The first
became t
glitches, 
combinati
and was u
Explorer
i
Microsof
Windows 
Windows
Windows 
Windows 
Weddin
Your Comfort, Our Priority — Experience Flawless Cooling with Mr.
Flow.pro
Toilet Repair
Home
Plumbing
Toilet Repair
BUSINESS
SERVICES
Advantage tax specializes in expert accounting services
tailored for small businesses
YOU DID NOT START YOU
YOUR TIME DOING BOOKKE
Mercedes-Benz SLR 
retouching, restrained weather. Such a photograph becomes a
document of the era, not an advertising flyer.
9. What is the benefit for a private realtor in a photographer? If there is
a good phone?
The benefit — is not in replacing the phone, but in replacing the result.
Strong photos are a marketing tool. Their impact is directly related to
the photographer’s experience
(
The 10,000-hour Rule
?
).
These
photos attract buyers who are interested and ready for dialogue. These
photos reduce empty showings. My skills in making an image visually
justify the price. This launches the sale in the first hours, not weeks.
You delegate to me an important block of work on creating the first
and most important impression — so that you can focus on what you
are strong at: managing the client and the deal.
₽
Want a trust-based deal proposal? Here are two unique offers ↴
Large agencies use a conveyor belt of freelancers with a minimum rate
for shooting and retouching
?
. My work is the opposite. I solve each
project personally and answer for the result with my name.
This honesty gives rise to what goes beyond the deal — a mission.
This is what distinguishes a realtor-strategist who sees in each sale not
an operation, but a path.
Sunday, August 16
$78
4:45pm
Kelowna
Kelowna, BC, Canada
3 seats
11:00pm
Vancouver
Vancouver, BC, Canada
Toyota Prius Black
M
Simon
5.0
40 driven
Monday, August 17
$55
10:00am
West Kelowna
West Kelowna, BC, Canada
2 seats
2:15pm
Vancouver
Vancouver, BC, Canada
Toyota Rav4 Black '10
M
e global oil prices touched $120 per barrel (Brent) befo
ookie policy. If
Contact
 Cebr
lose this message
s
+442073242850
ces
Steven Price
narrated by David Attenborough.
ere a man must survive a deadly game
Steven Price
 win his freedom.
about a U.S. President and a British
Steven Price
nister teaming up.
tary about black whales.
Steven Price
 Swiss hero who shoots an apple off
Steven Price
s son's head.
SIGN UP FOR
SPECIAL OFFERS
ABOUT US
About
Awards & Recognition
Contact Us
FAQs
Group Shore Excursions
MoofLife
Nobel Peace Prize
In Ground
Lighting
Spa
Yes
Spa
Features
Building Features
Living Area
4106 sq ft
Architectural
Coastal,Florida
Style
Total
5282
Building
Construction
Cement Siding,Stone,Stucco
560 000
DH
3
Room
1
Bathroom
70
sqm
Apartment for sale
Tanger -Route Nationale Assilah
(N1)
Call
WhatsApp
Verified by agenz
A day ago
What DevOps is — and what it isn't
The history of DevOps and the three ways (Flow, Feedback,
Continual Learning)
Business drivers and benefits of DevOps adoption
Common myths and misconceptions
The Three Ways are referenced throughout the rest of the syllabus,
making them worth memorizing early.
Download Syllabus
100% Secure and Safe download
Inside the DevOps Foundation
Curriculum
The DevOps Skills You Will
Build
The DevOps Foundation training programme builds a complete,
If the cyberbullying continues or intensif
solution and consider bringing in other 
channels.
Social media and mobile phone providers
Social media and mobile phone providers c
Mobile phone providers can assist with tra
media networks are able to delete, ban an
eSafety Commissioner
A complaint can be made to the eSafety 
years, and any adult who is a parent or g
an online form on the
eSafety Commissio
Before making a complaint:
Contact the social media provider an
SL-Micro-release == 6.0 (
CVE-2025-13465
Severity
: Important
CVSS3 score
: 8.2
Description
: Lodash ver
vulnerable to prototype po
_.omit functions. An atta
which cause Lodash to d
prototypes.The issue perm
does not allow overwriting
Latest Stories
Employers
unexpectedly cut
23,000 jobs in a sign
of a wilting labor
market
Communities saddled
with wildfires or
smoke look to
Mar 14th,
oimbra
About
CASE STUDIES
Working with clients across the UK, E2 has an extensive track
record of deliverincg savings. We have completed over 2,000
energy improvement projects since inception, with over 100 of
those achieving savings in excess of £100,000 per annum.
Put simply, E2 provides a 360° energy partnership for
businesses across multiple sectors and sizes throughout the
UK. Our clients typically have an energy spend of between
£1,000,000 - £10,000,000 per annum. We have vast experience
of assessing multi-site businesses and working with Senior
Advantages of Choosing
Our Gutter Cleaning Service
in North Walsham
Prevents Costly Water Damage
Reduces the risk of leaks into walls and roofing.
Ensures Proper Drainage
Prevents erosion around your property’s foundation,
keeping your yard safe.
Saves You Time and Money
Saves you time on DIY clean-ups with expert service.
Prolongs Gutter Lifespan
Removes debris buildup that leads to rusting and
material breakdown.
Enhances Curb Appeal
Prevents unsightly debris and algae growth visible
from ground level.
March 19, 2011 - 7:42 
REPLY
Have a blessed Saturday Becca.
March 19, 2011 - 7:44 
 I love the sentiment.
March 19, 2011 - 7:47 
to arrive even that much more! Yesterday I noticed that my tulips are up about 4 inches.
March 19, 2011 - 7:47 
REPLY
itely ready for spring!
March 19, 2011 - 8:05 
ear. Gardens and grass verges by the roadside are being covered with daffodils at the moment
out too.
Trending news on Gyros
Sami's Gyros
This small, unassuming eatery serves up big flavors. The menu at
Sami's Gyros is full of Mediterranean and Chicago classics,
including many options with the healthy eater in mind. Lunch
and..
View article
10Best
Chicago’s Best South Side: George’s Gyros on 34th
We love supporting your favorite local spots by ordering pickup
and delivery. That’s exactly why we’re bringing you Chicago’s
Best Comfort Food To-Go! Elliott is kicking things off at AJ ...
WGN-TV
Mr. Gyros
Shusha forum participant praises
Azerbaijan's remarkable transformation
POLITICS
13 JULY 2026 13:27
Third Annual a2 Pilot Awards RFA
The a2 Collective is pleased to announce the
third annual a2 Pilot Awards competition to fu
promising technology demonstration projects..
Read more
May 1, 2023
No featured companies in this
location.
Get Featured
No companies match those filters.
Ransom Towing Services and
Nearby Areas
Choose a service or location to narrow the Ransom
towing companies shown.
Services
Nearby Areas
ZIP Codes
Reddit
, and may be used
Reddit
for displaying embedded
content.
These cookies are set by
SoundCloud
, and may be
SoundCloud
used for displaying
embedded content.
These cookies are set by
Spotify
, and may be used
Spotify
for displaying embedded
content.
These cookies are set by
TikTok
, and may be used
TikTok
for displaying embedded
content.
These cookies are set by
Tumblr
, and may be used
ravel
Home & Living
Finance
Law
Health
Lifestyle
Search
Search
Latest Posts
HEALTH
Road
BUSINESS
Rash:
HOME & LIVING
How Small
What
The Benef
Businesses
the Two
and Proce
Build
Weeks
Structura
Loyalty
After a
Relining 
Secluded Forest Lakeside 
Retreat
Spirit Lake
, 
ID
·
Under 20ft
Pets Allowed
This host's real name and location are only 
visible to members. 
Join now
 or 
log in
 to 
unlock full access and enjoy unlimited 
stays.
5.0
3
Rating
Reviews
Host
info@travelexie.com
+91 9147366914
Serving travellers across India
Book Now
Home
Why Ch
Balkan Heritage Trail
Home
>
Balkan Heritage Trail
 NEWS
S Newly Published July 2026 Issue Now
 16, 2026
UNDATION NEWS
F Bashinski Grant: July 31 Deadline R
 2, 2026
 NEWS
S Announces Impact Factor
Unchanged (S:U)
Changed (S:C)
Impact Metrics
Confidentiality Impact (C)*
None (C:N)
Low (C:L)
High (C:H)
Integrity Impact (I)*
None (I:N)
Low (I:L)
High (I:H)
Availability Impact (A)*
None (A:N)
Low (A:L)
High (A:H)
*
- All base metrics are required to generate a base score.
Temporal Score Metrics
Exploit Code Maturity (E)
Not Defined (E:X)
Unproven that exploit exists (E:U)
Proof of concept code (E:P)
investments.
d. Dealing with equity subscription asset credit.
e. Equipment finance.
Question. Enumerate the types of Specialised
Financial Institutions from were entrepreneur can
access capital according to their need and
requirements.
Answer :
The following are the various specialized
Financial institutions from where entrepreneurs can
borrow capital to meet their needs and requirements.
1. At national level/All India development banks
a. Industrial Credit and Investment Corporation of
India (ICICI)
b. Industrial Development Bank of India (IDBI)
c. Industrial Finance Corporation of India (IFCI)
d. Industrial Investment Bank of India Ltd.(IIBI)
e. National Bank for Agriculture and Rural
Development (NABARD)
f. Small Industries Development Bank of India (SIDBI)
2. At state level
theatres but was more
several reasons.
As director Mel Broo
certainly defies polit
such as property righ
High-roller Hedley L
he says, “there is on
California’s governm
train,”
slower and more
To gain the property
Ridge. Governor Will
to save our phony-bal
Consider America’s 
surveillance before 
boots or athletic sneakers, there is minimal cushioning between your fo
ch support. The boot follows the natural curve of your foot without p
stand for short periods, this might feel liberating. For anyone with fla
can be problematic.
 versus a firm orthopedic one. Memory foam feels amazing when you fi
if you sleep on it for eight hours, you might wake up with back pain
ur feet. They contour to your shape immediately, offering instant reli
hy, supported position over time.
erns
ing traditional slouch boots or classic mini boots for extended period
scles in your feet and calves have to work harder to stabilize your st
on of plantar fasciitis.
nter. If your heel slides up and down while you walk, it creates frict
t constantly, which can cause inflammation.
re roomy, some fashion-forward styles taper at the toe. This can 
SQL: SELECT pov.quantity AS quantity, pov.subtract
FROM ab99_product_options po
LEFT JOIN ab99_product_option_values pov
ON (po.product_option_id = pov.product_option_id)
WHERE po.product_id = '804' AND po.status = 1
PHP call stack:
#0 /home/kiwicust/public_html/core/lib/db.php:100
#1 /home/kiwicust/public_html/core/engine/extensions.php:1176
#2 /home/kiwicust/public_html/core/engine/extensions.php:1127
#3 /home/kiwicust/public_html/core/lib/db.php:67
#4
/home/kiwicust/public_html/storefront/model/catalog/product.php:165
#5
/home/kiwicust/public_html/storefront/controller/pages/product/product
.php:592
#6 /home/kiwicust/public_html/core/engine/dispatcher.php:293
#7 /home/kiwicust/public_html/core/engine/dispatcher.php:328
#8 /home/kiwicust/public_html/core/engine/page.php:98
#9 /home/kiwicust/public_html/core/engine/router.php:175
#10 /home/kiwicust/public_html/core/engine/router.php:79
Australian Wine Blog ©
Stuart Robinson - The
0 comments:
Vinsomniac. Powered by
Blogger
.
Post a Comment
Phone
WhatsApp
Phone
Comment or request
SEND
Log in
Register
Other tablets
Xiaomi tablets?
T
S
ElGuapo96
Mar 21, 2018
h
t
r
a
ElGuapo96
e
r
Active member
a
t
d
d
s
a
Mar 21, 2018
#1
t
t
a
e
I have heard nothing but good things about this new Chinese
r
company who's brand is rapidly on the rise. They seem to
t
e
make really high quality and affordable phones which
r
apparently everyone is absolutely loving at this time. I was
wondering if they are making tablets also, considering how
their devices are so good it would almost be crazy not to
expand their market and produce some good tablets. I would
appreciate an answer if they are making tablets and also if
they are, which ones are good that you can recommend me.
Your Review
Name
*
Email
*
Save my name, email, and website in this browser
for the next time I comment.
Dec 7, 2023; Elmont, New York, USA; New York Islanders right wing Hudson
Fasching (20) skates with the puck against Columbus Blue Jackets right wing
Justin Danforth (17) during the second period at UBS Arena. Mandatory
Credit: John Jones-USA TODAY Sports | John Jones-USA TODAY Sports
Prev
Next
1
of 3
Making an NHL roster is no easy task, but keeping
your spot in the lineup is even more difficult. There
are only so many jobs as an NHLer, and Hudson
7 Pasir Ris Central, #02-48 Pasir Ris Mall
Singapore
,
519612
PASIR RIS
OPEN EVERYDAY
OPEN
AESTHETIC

════

What you are asked to do = Locate every line in the material above that contains the string "Saves", and copy each such line in full. The match is case-sensitive.

Written reply =
Saves You Time and Money
Saves you time on DIY clean-ups with expert service.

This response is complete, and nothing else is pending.